Only a plasterboard was used in the expansion of this Collingwood family home.

“The approach was to keep the materials honest and reduced and to enable their natural qualities in the center,” says architecture and architect Eleanor Eade about the recently completed “Ghost Gum House”.

The owners had moved from Tasmania to the house in the city center, which consisted of a “beautiful, albeit dilapidated” Victorian facade with veranda and four main rooms.

However, the back of the property had several ad hoc add-on: from strange windows to random pointing and sanitary solutions and so many external concrete plasters that only two square meters of the garden were permeable.
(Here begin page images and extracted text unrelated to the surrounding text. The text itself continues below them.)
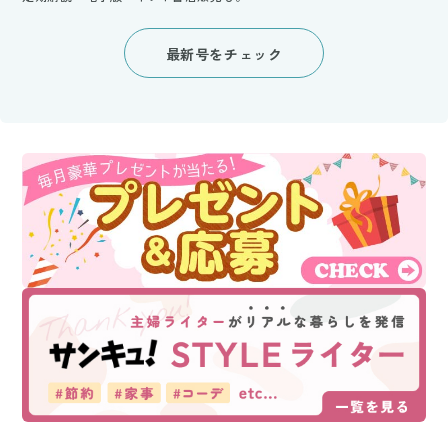
最新号をチェック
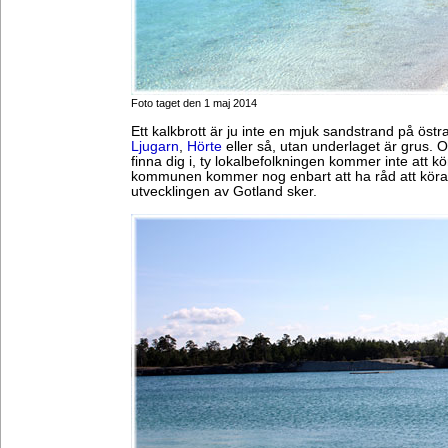
Foto taget den 1 maj 2014
Ett kalkbrott är ju inte en mjuk sandstrand på öst
Ljugarn
,
Hörte
eller så, utan underlaget är grus. O
finna dig i, ty lokalbefolkningen kommer inte att k
kommunen kommer nog enbart att ha råd att köra s
utvecklingen av Gotland sker.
“It was a specific jungle,” says Eleanor. “The couple came from Tasmania an inherent love of nature and landscape and a sharp talent for plants.”

As a result, her letter concentrated on “nothing more than they needed” in order to prioritize the landscape design and the back yard.

The original apartment was also of great importance. They tried to renovate the not original elements in the back with a new addition that sits properly next to the Heritage Frontage-and not to overwhelm.

Assuming architecture has developed a design that would maximize the space in the urban corner block: an open and airy barn-like extension with a deck.

'The barn is a wonderful shape. It works particularly well for small locations, ”says Eleanor.

“It expresses the strong living character and the street presence we were looking for. Simple and clean. It is a free opposite of the inheritance character of the existing apartment. '

The pitched roof offered a large internal volume in which the open living, kitchen and dining area is now housed.

The use of texture materials such as brick and wood gives the interiors a warm, in the middle of the century, which is emphasized by other must-have features such as wood heating and a large barn door to hide the main living space.

After a Linkway has moved through the original hallway and the bedroom, a Linkway in the Terrazzo floors with skylights above the head offers a moment of the break ”, which leads to the laundry and powder room.

“As you pull through the house, the floor level is increased and the ceiling is lowered as you go to the new addition and form a threshold between old and new,” says Eleanor.

The barn structure was not only successful to reduce the footprint of the house without affecting the convenience, but also contributed to combining the center of the house with large, two -way doors with the gardens straightened north.

The resulting house does not simply offer the existing Victorian with a contemporary expansion, but also offers a “dialogue” between the contrasting materials of the house – weather board and plaster, for bricks and wood – and in shape – inheritance and a hip and talf.

And thanks to the impressive work of the owners on the gardens, this ordinary family house feels like a small oasis in the heart of the city.